Research & Papers

Amazon's audit-then-score protocol boosts AI fact-checking accuracy from 60.8% to 90.9%

When expert humans scored only 60.8%, Amazon turned benchmarks into a process, not a dataset.

Deep Dive

Amazon's Artificial General Intelligence (AGI) group discovered that evaluating AI-generated research reports is harder than building the AI itself. When human experts—PhD-level specialists in fields like computer science and public health—tried to verify claims from deep research reports, they scored only 60.8% accuracy on a hidden set of known answers. The problem isn't expertise; it's the cognitive burden of synthesizing long-context, cross-document evidence.

To solve this, Amazon developed the audit-then-score protocol, detailed in a new arXiv paper. Instead of treating human labels as fixed ground truth, the protocol lets the AI fact-checker challenge any benchmark claim it disagrees with, submitting concrete evidence and rationale. An auditor (human or AI) then compares the challenger's evidence against the original label.

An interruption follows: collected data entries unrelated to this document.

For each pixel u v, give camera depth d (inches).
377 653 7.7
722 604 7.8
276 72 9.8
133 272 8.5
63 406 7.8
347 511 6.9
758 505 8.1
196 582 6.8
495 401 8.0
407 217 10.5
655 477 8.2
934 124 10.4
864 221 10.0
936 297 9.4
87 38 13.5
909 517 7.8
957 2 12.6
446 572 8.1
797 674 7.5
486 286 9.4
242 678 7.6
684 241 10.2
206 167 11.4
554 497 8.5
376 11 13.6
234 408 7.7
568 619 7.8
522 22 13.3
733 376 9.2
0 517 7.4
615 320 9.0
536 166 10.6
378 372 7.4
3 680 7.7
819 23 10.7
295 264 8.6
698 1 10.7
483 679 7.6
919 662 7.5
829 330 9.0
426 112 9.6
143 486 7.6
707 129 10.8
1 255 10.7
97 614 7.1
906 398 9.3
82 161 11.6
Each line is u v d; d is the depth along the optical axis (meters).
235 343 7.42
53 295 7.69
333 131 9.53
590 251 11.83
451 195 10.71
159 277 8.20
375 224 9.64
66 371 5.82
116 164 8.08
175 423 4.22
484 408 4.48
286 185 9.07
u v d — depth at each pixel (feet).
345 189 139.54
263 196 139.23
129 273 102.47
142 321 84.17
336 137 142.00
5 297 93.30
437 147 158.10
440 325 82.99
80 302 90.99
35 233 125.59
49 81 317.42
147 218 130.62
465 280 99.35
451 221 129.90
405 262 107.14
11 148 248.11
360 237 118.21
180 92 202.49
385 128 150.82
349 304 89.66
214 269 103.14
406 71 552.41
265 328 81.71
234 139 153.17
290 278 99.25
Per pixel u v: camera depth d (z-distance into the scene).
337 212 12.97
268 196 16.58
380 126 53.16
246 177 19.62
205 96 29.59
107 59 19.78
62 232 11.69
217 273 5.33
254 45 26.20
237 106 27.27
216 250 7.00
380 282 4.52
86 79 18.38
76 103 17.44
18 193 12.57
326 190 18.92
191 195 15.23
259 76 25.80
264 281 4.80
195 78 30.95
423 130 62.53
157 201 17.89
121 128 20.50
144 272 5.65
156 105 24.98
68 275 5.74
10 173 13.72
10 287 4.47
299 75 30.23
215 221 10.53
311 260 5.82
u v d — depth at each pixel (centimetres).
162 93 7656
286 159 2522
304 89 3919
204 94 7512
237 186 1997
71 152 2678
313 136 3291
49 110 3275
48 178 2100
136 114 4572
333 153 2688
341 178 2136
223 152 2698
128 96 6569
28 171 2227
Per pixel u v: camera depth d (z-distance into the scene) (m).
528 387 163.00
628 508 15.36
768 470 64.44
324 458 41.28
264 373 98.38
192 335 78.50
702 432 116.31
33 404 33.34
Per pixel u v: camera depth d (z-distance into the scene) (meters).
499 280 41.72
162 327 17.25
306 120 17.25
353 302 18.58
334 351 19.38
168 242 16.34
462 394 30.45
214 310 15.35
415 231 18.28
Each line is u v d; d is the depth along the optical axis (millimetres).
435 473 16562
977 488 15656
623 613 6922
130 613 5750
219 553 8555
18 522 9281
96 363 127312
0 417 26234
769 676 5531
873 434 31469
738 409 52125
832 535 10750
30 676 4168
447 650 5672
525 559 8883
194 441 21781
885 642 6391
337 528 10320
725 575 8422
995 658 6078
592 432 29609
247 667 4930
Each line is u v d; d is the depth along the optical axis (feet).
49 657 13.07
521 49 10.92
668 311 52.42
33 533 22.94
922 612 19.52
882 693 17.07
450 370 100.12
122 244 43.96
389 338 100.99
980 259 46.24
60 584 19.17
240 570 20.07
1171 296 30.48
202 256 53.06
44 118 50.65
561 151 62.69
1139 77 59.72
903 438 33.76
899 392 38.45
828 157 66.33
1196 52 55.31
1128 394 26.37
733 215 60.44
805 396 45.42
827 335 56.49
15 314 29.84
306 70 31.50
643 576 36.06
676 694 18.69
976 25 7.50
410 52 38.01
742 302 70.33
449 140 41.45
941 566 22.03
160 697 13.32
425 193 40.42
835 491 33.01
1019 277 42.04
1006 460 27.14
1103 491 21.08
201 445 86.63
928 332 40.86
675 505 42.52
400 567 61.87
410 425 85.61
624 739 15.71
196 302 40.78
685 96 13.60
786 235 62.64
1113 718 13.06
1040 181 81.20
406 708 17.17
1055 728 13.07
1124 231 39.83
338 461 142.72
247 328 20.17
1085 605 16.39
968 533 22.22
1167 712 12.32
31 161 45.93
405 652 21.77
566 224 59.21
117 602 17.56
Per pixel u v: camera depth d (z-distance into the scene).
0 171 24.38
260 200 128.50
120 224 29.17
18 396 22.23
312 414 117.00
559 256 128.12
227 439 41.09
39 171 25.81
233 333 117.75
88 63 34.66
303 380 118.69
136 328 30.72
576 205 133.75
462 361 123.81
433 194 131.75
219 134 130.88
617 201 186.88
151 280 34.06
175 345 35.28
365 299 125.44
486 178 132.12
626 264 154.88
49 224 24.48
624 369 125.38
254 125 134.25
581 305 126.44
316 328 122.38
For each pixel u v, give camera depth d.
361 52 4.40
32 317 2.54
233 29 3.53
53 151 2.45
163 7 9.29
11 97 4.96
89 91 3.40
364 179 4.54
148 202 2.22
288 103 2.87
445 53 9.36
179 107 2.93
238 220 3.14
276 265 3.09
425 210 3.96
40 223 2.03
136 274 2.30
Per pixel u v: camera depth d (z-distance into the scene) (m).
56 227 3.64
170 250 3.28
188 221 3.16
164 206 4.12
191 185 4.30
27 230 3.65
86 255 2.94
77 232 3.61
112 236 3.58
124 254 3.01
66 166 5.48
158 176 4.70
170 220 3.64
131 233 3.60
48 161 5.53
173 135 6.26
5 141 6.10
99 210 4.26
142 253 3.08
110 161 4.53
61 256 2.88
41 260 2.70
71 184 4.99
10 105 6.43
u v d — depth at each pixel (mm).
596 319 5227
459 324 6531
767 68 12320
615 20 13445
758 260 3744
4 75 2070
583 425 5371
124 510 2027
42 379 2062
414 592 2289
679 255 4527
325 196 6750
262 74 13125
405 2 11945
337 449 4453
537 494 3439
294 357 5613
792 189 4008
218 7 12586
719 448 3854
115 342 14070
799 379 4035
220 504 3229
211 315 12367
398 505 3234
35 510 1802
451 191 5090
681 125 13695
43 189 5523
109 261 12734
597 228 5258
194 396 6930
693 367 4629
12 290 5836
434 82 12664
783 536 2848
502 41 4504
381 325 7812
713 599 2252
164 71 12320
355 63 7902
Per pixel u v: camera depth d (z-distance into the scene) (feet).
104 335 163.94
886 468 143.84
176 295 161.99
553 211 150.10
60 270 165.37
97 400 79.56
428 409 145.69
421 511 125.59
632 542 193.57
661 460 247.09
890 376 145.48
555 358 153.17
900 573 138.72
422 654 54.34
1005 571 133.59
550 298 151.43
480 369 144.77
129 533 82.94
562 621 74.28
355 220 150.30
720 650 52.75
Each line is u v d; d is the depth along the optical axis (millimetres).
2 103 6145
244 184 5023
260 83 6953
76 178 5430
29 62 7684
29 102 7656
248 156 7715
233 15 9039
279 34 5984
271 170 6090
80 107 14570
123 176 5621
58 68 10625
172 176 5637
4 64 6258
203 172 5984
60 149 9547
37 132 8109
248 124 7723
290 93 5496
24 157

This iterative process boosted benchmark accuracy from 60.8% to 90.9%. The paper also introduces DeepFact-Bench (a shared test set) and DeepFact-Eval (a system for verifying literature support of claims).

Key Points
  • Amazon AGI's audit-then-score protocol challenges static ground truth, letting AI fact-checkers submit evidence when they disagree with human labels.
  • Unassisted PhD-level experts achieved only 60.8% accuracy on hidden claims, revealing the difficulty of verifying deep-research reports.
  • The protocol boosted benchmark accuracy to 90.9% by turning evaluation into an adaptive, iterative process involving human and AI auditors.

Why It Matters

As AI generates complex research, static benchmarks fail; this protocol paves the way for trustworthy, scalable evaluation systems.